**Aim of the exercise:** Starting at the first line of the listing below, repeat each line exactly until you have repeated the one containing "right wrist: (253, 254, 2)"; skip the pictures.

**Supplied records:**
──────

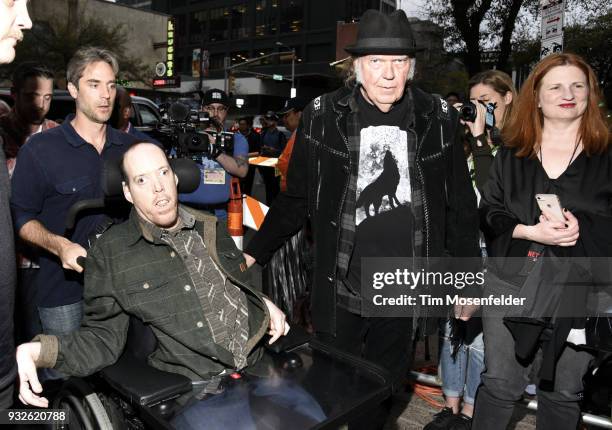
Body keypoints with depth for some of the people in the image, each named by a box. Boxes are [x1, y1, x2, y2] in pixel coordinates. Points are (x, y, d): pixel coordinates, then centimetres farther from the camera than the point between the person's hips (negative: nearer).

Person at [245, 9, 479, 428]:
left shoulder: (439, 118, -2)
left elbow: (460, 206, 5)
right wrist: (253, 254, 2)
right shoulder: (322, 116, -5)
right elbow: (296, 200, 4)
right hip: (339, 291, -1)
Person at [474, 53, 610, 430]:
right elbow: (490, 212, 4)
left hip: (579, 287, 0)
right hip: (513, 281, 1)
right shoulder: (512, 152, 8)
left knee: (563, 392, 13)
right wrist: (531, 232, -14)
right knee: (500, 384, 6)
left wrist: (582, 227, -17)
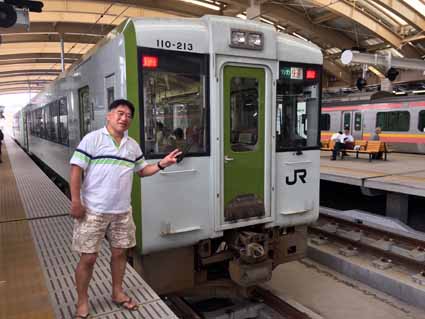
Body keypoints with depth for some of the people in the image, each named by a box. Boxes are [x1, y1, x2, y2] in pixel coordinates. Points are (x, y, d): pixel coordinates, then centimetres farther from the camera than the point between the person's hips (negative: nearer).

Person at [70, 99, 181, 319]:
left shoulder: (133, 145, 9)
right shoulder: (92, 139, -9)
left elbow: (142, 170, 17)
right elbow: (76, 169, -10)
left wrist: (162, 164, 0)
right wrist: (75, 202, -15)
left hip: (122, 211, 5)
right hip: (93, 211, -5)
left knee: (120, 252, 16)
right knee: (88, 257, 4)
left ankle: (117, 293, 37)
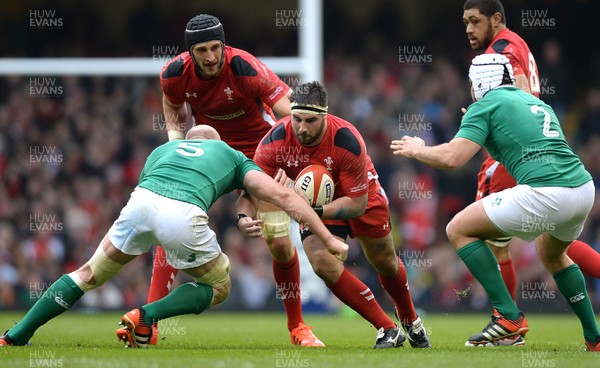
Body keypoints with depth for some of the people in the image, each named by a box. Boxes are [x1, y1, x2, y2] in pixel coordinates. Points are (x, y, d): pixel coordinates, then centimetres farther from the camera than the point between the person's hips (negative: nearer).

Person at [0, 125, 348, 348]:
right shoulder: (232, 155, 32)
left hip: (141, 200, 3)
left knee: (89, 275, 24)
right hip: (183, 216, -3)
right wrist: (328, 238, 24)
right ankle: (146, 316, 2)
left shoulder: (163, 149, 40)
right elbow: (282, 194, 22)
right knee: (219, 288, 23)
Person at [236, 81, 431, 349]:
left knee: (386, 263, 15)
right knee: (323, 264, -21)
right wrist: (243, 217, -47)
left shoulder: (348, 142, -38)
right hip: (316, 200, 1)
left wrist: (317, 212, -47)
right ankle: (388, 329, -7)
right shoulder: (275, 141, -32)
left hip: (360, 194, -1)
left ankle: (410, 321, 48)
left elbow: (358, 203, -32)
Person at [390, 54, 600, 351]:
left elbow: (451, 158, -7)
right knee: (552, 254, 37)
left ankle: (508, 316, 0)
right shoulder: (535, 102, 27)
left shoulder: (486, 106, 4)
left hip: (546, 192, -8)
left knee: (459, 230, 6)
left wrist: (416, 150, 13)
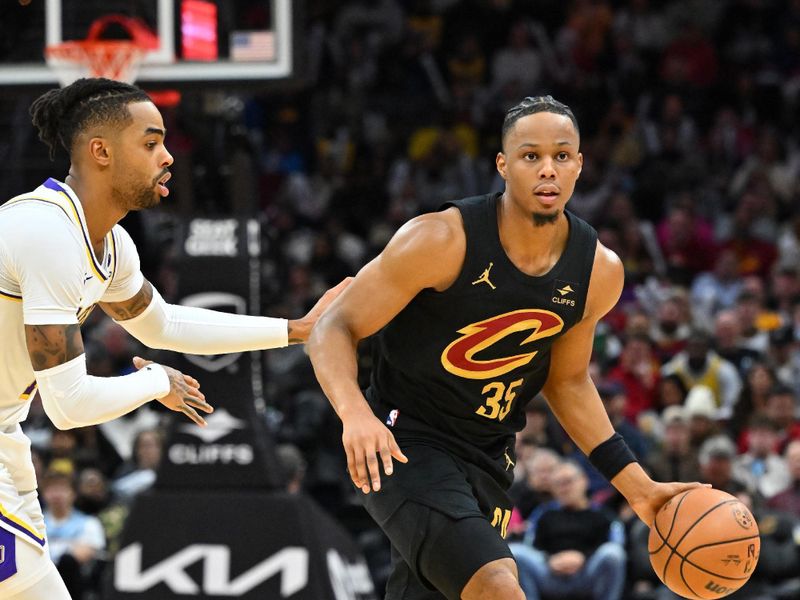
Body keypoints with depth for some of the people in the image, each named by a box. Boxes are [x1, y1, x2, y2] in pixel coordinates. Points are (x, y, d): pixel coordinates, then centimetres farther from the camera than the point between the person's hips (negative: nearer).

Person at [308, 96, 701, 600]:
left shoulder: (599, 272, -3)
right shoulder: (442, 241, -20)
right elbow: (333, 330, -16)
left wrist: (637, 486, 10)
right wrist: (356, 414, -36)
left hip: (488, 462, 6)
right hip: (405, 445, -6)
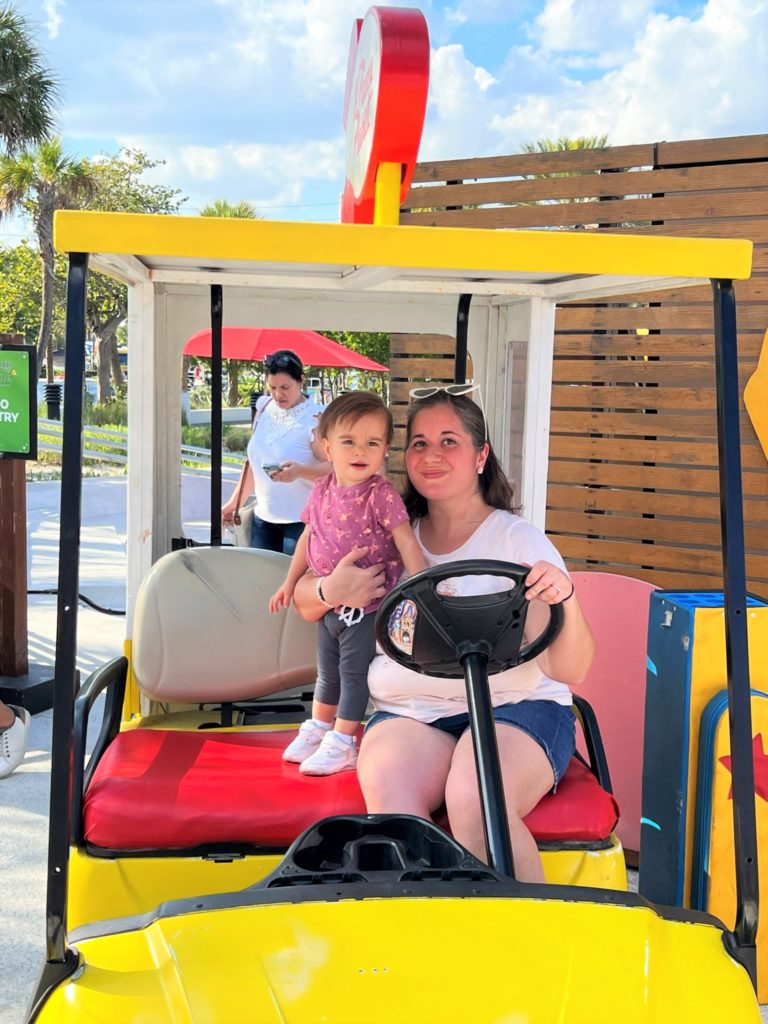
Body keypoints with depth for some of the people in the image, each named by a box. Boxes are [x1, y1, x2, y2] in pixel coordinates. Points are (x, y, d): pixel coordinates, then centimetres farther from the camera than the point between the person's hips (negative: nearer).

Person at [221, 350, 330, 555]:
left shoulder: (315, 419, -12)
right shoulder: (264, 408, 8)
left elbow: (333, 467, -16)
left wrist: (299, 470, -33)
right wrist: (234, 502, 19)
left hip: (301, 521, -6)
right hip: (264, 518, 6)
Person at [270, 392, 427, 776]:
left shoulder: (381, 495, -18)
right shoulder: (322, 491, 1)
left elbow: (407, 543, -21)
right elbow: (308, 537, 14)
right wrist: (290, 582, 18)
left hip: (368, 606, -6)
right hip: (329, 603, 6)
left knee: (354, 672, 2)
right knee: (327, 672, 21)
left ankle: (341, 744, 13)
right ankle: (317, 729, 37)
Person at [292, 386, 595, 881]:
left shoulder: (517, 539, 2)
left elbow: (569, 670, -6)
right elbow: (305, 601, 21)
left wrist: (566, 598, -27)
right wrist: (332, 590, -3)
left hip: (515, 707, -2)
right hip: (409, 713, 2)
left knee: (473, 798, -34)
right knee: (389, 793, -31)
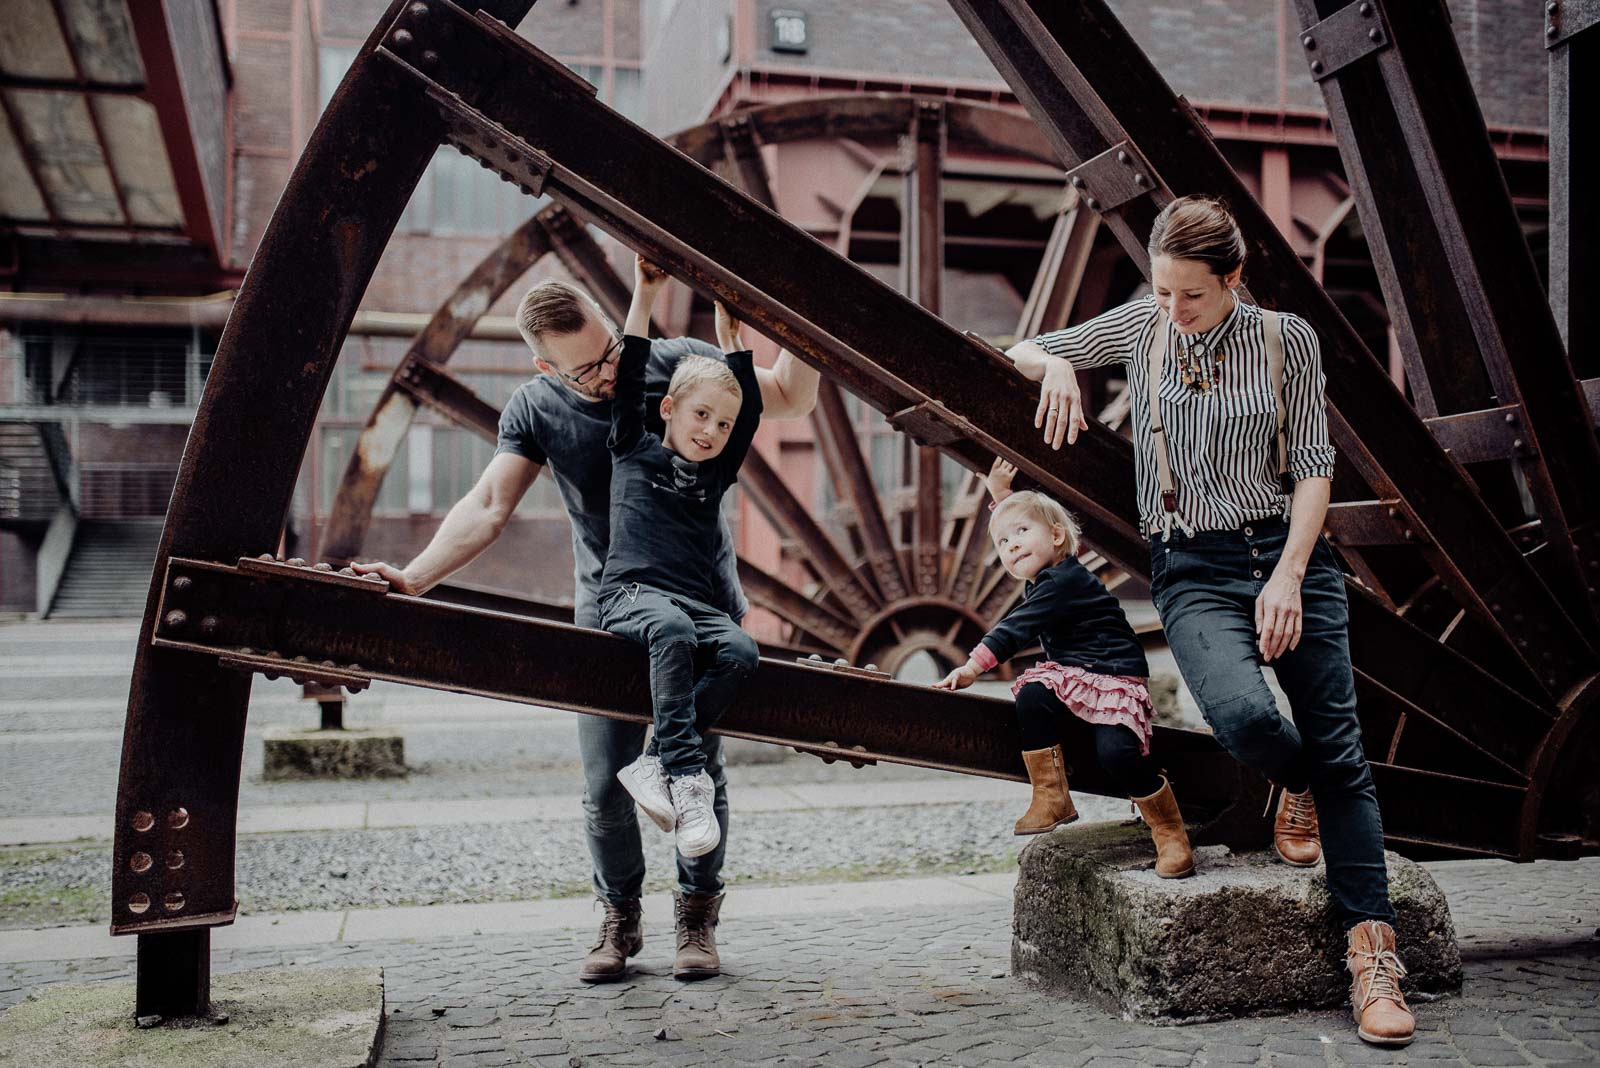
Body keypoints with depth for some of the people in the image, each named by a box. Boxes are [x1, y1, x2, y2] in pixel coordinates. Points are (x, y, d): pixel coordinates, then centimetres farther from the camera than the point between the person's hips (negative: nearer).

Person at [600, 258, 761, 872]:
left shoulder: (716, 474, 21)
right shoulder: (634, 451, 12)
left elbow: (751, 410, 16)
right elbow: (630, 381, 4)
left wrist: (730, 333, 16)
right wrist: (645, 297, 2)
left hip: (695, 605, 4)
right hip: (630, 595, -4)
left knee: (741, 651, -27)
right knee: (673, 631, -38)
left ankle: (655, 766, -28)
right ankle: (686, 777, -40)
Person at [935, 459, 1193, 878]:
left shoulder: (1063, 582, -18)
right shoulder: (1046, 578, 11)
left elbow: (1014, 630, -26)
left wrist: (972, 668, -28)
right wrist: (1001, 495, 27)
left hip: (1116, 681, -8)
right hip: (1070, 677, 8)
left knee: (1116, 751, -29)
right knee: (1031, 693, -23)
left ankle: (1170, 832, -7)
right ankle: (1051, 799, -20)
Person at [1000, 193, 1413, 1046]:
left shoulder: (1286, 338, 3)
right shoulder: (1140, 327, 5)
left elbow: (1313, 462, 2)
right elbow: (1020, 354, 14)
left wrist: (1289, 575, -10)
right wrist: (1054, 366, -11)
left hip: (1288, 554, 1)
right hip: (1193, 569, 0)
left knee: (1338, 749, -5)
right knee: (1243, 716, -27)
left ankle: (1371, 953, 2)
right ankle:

──────

**Finished exercise:**
Body keypoints with depth for some of the people in the image, each named by a box. Boxes are [x1, y1, x2, y2] in pixel coordinates. Points are (x, y, d): pixel coordinates, then centimetres farther from the camera than the point between the person's hips (negative: nearer).

Person at [245, 9, 479, 428]:
left shoulder: (439, 118, -2)
left elbow: (460, 206, 5)
right wrist: (253, 254, 2)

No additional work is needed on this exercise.